======== The data

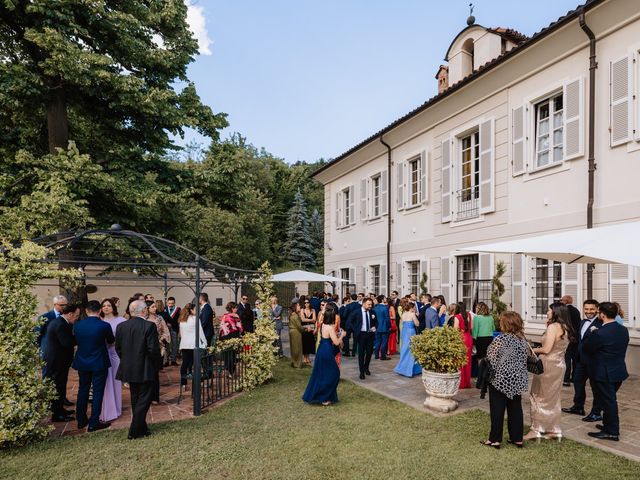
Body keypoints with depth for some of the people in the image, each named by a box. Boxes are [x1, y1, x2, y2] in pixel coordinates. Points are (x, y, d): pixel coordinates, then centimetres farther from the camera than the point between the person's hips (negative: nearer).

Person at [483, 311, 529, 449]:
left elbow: (491, 359, -14)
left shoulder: (500, 339, -18)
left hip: (501, 380, -6)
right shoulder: (523, 340, 4)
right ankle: (517, 438, 20)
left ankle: (495, 439, 9)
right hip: (518, 380, 7)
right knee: (516, 408, 14)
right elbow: (525, 359, 12)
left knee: (497, 409, 3)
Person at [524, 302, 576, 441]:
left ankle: (536, 430, 7)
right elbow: (557, 347, 12)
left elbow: (546, 349, -22)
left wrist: (534, 350, -4)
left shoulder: (553, 326, -17)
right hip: (559, 365, 8)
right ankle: (554, 430, 23)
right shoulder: (565, 328, 8)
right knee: (553, 398, 16)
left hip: (548, 365, -8)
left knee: (540, 397, 2)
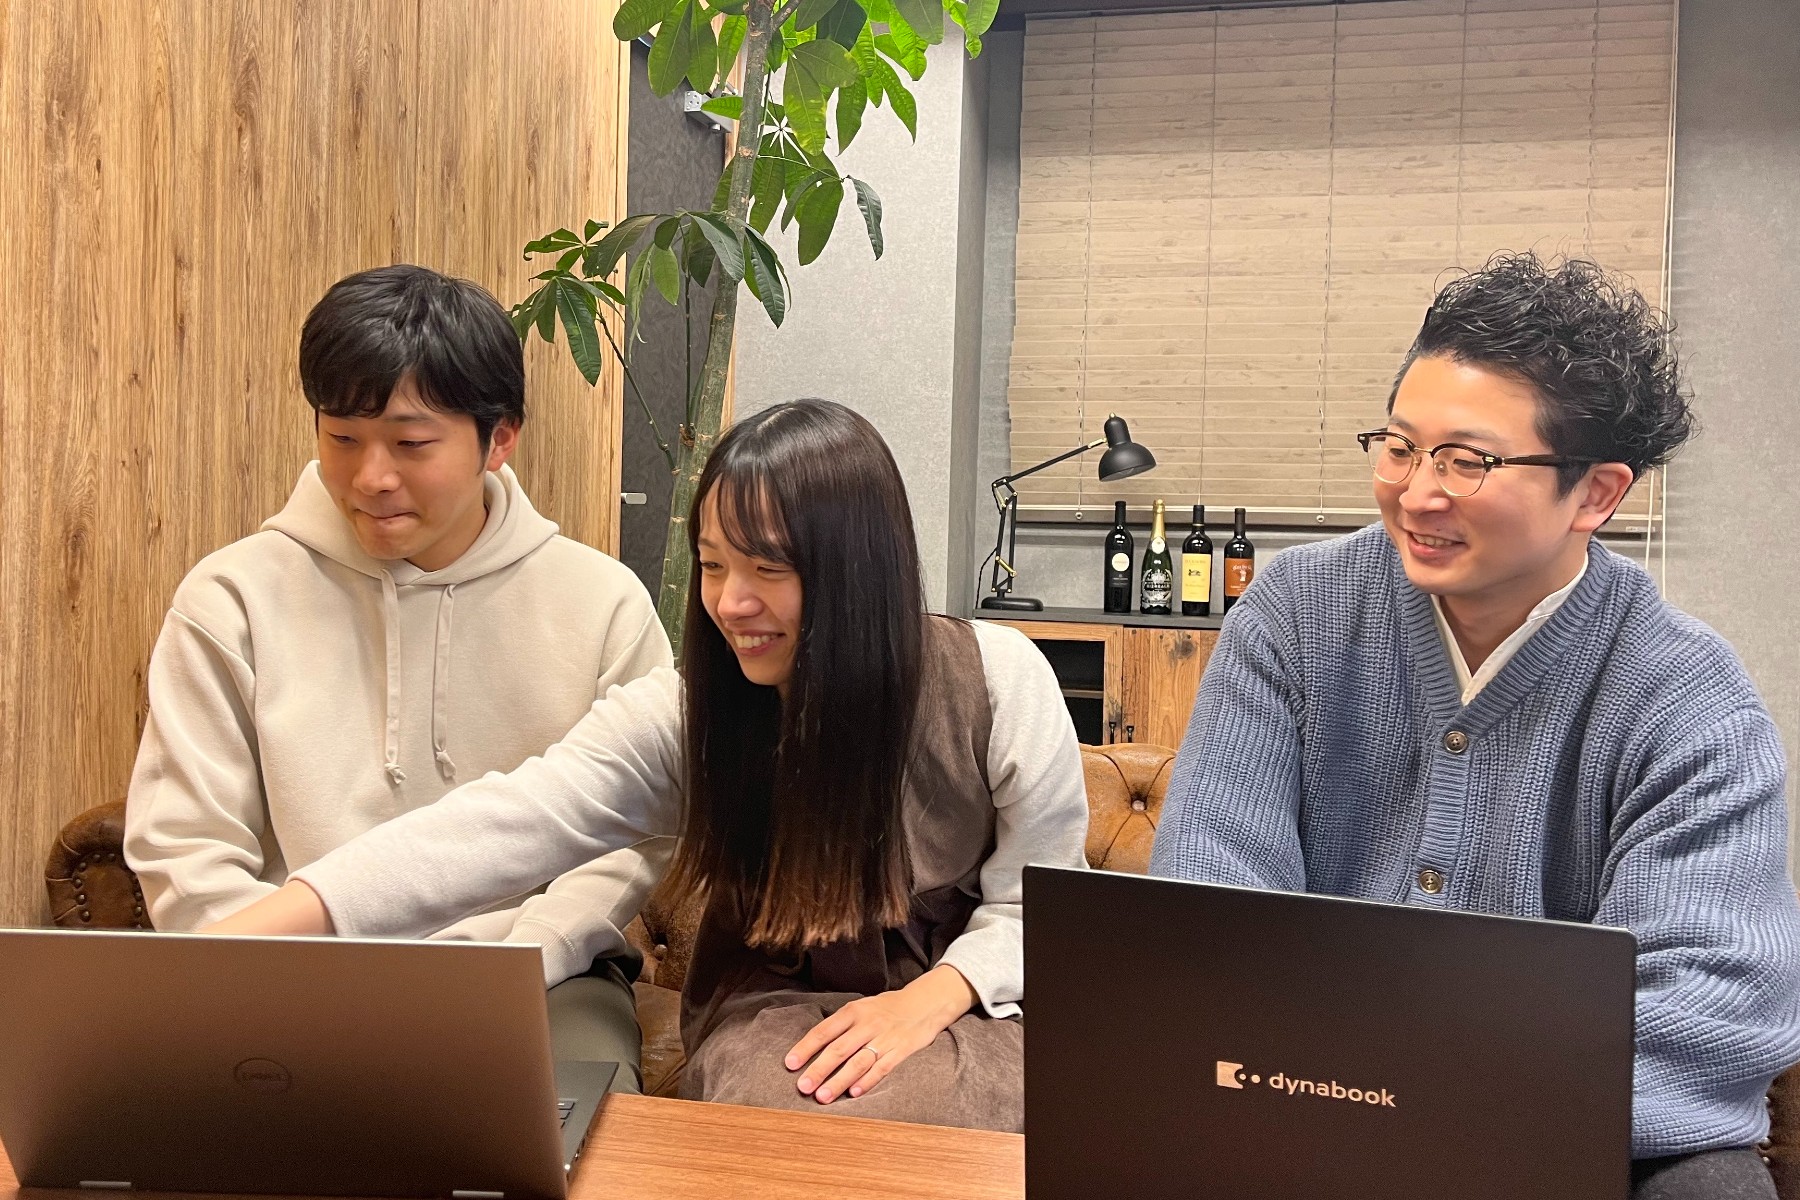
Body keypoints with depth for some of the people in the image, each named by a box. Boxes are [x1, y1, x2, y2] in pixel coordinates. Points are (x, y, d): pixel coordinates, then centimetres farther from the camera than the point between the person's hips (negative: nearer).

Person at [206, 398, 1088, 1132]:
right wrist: (235, 939, -36)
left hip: (964, 999, -1)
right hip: (777, 1008, 1)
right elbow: (499, 828, -25)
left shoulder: (997, 681, -14)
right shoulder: (681, 715, -13)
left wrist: (930, 998, -22)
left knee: (908, 1118, -33)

================

▶ **Requirement**: Copy exactly, with no other lines, the stretch of the material that begins at the line containing "right elbow: (499, 828, -25)" and ends at its last line.

▶ **Response to the exercise**:
right elbow: (499, 828, -25)
left shoulder: (997, 681, -14)
right shoulder: (681, 715, -13)
left wrist: (930, 998, -22)
left knee: (908, 1118, -33)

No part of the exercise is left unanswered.